The current trend found in with recent phones such as the Samsung S7 is to seal the phone shut to make it easier to waterproof the internals. Whilst this method does work, it makes the devices incredibly difficult to repair.
Semblant's MobileShield technology protects internal components from liquid damage, whilst allowing smartphones to be more easily repaired and reused, rather than simply being discarded.
McElrea believes there is currently a "paradigm shift" in waterproofing technology: "Old fashioned methods such as glues and sealants, hydrophobic exterior coatings, and gaskets...are all repurposed technologies that were not designed for the complexity of electronic devices, and particularly smartphones (which are the most abused!)"
"What we will see going forward is a combination of simple gaskets, smart port design (I.e. perhaps doing away with the types of connectors/ports that allow the greatest liquid ingress, and swapping them with close-ended connectors), and internal nano-coatings on the PCBA.
"I would expect to see this strategy going into several of the largest phone companies over the next 1-2 years, including the rapidly growing Chinese handset manufacturers."
McElrea was keen to point out that some of the hydrophobic coatings that have been used for quite some time to cover clothing, footwear, pots and pans etc. have typically contained harmful substances like PTFE, PFOA, and PFOS. It is an unfortunate tradeoff that materials which repel water are often toxic (even carcinogenic) and non-biodegradable.
Leading companies like Nike, Apple, Goretex, Patagonia etc. have outlawed these materials and they are in turn being banned by state and national governments across the US, so companies like Semblant could hold the key to making waterproofing more sustainable.
No more watery graves
Whether you are after a waterproof phone, or want to do something to protect your existing handset, there's a variety of solutions out there.
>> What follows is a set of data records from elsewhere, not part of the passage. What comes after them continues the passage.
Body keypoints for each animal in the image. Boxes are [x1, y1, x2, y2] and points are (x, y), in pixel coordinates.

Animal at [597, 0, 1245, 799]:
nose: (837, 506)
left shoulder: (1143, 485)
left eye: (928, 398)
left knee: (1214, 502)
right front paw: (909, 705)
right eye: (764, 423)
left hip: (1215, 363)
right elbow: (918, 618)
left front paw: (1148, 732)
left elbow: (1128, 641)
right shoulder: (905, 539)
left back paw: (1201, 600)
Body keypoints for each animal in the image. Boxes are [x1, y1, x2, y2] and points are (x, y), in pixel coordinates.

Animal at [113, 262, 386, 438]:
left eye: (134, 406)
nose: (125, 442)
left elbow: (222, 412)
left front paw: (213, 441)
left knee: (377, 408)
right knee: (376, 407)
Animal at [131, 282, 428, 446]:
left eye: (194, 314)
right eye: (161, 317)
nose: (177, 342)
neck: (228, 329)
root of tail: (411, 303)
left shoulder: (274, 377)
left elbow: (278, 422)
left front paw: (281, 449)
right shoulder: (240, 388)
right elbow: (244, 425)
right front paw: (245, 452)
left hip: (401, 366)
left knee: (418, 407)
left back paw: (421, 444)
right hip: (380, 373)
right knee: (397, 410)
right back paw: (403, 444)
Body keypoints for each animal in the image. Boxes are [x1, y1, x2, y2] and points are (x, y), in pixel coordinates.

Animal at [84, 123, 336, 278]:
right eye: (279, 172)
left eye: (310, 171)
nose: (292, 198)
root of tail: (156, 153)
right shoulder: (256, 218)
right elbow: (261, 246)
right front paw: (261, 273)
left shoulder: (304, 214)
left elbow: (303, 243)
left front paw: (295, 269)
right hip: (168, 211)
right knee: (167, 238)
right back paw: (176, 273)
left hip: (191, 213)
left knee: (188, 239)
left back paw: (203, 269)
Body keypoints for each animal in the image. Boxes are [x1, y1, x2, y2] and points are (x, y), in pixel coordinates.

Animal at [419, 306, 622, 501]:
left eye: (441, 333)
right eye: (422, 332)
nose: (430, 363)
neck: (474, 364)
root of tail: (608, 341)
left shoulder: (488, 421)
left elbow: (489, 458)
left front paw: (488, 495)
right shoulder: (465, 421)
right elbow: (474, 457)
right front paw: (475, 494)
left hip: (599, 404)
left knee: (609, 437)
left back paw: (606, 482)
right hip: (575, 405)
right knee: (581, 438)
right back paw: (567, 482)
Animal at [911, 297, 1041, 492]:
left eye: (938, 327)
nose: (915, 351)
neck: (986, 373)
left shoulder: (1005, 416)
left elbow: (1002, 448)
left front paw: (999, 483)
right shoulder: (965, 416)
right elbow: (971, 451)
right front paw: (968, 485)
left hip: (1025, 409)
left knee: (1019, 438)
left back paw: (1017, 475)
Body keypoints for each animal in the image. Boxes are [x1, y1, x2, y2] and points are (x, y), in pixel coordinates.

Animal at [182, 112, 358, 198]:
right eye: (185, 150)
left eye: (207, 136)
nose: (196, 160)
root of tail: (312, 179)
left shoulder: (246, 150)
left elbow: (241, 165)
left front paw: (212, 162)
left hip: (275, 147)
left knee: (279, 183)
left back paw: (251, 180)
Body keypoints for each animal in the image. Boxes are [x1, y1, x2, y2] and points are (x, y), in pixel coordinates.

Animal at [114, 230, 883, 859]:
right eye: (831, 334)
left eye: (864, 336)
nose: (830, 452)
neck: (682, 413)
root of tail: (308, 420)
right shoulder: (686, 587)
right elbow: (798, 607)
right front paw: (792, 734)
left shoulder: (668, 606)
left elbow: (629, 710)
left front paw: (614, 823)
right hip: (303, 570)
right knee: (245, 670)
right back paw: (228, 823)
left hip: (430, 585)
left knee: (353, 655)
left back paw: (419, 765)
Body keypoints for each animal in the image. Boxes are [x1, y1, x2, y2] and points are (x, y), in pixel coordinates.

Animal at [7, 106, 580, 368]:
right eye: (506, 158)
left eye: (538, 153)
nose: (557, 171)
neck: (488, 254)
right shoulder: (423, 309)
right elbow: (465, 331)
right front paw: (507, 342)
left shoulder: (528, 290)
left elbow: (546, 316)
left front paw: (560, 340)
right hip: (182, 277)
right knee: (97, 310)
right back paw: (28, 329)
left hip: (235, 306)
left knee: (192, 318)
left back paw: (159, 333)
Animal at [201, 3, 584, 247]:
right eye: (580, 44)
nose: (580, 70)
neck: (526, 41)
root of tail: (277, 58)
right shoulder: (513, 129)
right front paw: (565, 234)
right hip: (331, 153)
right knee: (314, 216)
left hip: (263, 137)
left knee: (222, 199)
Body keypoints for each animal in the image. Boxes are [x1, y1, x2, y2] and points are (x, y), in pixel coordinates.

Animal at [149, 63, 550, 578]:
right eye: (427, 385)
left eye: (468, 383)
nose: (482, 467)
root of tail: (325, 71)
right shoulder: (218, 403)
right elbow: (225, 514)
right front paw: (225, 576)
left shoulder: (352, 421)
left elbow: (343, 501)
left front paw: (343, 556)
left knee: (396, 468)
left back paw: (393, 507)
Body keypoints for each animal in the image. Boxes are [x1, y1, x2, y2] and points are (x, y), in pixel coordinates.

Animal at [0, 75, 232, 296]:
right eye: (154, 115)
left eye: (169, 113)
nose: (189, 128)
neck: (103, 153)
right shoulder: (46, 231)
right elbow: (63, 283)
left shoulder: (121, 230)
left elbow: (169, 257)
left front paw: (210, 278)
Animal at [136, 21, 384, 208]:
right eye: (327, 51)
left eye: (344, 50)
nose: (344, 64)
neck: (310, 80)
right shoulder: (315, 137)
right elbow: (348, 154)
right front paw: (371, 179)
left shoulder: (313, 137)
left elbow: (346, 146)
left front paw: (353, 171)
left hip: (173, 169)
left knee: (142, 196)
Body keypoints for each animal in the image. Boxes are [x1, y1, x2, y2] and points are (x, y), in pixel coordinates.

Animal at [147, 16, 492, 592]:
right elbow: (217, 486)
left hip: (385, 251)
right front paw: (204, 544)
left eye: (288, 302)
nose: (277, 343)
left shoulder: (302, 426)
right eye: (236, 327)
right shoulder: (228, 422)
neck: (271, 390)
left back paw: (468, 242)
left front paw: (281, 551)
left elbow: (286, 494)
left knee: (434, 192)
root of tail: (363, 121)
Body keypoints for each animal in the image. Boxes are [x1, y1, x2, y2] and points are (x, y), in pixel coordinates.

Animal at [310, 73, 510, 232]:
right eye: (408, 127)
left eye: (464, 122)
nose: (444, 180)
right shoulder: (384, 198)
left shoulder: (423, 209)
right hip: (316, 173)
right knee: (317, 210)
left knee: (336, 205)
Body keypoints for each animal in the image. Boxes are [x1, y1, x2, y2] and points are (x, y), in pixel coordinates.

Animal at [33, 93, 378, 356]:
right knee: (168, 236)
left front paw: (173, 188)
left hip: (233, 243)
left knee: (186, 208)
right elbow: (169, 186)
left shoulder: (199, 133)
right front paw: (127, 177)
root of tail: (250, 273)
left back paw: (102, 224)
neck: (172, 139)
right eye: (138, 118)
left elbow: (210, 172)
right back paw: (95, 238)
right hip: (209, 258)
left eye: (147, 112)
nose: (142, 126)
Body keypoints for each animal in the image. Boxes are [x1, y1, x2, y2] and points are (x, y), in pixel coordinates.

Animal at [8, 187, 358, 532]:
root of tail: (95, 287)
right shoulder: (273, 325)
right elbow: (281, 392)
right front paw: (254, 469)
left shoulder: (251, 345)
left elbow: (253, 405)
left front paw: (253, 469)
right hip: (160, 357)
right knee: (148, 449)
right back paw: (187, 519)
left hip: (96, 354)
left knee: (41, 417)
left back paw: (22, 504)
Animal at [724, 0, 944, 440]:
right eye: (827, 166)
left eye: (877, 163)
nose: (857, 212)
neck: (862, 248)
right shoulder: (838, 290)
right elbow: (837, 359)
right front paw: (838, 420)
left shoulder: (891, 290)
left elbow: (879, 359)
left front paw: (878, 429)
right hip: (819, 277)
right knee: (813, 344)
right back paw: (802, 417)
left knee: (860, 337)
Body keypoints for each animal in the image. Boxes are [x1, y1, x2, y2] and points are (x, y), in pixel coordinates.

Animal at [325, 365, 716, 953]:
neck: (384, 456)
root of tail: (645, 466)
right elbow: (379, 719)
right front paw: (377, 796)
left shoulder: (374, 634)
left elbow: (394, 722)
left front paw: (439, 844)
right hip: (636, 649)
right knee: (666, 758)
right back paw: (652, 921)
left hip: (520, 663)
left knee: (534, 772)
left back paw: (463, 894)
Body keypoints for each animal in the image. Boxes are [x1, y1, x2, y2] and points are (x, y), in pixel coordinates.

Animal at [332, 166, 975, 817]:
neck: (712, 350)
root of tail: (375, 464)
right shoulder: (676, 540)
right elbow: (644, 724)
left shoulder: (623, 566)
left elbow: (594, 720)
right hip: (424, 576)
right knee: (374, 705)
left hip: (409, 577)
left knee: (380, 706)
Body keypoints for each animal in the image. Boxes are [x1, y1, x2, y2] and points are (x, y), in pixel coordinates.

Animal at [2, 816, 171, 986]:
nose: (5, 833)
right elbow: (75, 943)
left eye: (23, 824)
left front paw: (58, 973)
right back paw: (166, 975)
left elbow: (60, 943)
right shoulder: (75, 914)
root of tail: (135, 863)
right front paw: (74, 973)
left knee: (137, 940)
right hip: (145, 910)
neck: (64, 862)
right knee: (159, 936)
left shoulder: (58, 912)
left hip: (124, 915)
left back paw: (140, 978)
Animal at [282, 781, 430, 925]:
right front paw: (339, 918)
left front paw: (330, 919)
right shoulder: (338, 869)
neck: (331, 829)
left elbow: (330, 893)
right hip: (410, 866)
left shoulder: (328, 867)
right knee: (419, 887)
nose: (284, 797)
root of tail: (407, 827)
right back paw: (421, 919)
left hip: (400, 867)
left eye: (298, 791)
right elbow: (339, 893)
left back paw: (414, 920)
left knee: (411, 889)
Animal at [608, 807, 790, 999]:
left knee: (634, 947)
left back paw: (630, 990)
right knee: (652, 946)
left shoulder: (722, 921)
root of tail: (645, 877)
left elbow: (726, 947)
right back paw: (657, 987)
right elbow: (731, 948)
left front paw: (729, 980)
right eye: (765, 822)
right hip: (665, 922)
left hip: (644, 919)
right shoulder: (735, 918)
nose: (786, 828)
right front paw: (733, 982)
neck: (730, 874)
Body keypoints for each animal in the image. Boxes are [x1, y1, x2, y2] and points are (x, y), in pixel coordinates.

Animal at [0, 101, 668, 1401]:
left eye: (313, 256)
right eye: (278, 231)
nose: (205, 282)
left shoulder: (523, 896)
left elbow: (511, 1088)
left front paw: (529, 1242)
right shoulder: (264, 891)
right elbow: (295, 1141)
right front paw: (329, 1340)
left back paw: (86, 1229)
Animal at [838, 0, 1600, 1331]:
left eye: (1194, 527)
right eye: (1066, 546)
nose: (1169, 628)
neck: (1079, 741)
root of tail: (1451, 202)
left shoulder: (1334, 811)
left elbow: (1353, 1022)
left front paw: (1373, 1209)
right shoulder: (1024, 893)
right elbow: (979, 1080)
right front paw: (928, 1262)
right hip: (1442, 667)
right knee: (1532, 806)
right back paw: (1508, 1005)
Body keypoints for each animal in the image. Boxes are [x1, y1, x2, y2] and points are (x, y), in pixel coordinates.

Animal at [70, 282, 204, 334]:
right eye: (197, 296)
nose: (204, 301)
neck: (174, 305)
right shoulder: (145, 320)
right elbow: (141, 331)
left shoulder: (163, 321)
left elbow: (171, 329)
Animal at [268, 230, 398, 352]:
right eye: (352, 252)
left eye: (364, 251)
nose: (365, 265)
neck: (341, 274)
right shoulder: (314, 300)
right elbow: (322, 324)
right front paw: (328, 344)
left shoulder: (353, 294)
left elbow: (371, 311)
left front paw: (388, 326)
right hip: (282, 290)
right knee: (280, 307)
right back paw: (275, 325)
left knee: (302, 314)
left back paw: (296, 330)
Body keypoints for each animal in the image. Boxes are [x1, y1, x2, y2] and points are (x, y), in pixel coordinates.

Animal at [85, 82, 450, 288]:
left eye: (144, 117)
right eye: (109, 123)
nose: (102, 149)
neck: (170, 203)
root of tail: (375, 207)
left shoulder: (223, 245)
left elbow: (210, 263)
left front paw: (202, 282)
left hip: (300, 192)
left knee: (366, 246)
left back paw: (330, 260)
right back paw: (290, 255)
It looks certain that the future will be full of waterproof gadgets, thanks to the technologies being developed by P2i, HzO and Semblant - and the costs of adding in this feature are offset by the increased consumer confidence in the device.
Put simply, it'll be a hygiene factor: when most brands offer it, phones that don't repel water will be seen as useless.
There's little needed to convince consumers that it should be a default feature of any future smartphone, and of course manufacturers are striving for better device reliability to give us a longer-lasting product.
It's a safe bet that in the near future, virtually every new smartphone will come bearing some form of the liquid-guarding technology. But that's just the start of it - the techniques that save our phones from drowning will make us healthier and keep our phones looking smarter, according to Dr. Coulson of P2, who sees a big future in nanotechnologies and other protective coatings.
"This is just the beginning for invisible coatings on electronic devices. The future will see the likes of anti-scratch, anti-fingerprint and even antimicrobial coatings as standard – all applied at such a tiny scale that you won't even know it's there" he told us.
And the best bit: you won't even notice it's there.